Monthly Archives: June 2014
Starbucks is getting some good publicity for helping it’s employees go to college:
Arizona State is one of the nation’s largest universities and has grown rapidly in recent years. Crow said it has about 65,000 students enrolled in programs at the main campus in Tempe and others in the Phoenix area. Another 10,000, he said, are enrolled in online programs that began three years ago. The university has 40 online undergraduate degree programs, in subjects ranging from art history to electrical engineering.
The Starbucks initiative could help double the university’s online footprint. Crow, who is one of the nation’s more ambitious university leaders, said Arizona State’s online operation is of a scale comparable to those of Penn State University and the University of Maryland University College.
Crow said he was pleased to collaborate with Starbucks on a program that aims to deliver “a first-class college education.” Arizona State, he said, “has the vision, programs and scale to deliver it to Starbucks employees in every part of the country.”
Burt approves, as it coincides with his own views that employment should not be considered a contract.
I would have expected to respond to this sort of thing very favorably.
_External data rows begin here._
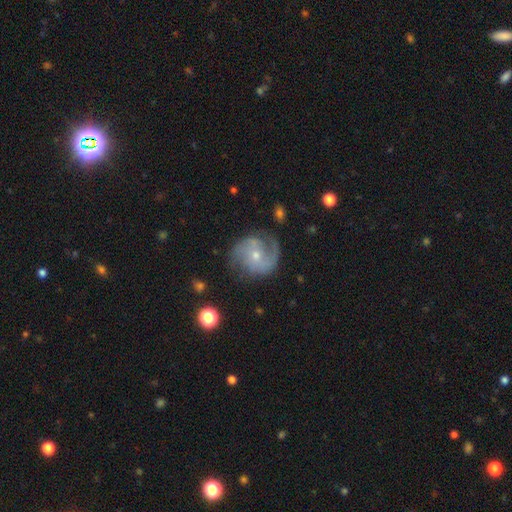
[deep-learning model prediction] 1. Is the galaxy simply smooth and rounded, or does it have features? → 82% featured or disk, 12% smooth, 6% star or artifact.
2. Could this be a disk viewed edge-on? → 98% no, 2% yes.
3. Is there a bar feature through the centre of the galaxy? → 64% no, 29% weak, 7% strong.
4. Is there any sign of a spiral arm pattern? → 94% yes, 6% no.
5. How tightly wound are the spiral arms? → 48% medium, 28% tight, 25% loose.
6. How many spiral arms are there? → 74% 2, 9% can't tell, 9% 1, 5% 3, 2% 4, 2% more than 4.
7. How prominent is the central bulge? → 64% small, 32% moderate, 2% none, 1% large, 1% dominant.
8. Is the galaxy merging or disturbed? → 69% none, 19% minor disturbance, 11% major disturbance, 2% merger.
And yet I find my actual response to be more mixed. Not that I think Starbucks is doing anything wrong here – not in the least – but that something is sort of amiss.
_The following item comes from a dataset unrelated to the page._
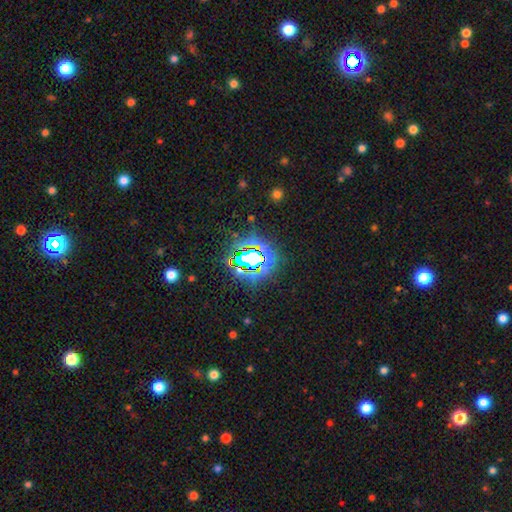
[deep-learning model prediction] Morphology: type=star or artifact (81%).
As far as online colleges go, Arizona State University has one of the most expensive programs. It’s been a general disappointment that brick and mortar universities have not used online education as a means to reduce costs (suggesting, in my view, a profit center). Especially so, though, witht he big name universities like Arizona State and Maryland. Others, owing perhaps in part to their lack of brand and the fact that they serve less wealthy states, have done better. While Arizona State’s online tuitions are $500 an hour, Troy University’s are closer to $300 or so and North Dakota is closer to $200 (with other North and South Dakota schools being between $200-300). The normal in-state tuition discrepancy isn’t nearly this large.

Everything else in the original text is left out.